[What you need to do]: Give again the lines of the data from its first line through the line with "immunohistochemistry (IHC) micrograph". Change nothing.

(Dataset excerpts)
------------

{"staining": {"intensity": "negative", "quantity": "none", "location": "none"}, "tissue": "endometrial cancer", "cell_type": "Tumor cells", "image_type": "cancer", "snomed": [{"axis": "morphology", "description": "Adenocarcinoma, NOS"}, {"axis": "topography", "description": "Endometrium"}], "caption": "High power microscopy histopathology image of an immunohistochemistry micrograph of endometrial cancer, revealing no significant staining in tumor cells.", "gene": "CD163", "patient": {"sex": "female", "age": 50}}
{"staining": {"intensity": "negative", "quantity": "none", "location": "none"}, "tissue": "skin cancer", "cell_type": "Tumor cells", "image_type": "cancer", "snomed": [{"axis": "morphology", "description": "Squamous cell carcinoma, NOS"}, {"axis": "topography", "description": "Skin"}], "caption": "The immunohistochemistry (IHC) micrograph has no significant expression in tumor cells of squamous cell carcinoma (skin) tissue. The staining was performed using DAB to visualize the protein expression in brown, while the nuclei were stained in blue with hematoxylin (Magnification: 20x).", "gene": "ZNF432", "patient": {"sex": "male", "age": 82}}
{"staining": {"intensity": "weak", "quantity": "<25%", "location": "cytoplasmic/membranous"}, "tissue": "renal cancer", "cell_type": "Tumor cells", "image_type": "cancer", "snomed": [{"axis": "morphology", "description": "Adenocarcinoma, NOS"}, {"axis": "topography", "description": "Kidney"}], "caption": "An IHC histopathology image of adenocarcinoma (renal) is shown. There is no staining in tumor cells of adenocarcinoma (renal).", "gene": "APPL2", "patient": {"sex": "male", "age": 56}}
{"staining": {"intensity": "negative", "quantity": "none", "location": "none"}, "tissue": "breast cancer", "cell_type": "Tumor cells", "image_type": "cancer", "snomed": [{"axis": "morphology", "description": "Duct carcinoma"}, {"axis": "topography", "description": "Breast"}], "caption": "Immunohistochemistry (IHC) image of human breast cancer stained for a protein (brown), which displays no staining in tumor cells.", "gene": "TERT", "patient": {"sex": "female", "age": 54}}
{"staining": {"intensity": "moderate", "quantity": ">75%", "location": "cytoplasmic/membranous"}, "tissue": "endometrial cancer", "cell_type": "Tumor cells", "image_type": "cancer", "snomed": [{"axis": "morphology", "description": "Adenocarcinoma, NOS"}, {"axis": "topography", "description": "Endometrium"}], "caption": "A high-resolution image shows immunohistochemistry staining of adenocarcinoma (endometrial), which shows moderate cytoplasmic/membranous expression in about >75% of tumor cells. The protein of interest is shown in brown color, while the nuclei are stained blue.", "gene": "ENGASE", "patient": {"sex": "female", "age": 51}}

------------

[Your solution]:
{"staining": {"intensity": "negative", "quantity": "none", "location": "none"}, "tissue": "endometrial cancer", "cell_type": "Tumor cells", "image_type": "cancer", "snomed": [{"axis": "morphology", "description": "Adenocarcinoma, NOS"}, {"axis": "topography", "description": "Endometrium"}], "caption": "High power microscopy histopathology image of an immunohistochemistry micrograph of endometrial cancer, revealing no significant staining in tumor cells.", "gene": "CD163", "patient": {"sex": "female", "age": 50}}
{"staining": {"intensity": "negative", "quantity": "none", "location": "none"}, "tissue": "skin cancer", "cell_type": "Tumor cells", "image_type": "cancer", "snomed": [{"axis": "morphology", "description": "Squamous cell carcinoma, NOS"}, {"axis": "topography", "description": "Skin"}], "caption": "The immunohistochemistry (IHC) micrograph has no significant expression in tumor cells of squamous cell carcinoma (skin) tissue. The staining was performed using DAB to visualize the protein expression in brown, while the nuclei were stained in blue with hematoxylin (Magnification: 20x).", "gene": "ZNF432", "patient": {"sex": "male", "age": 82}}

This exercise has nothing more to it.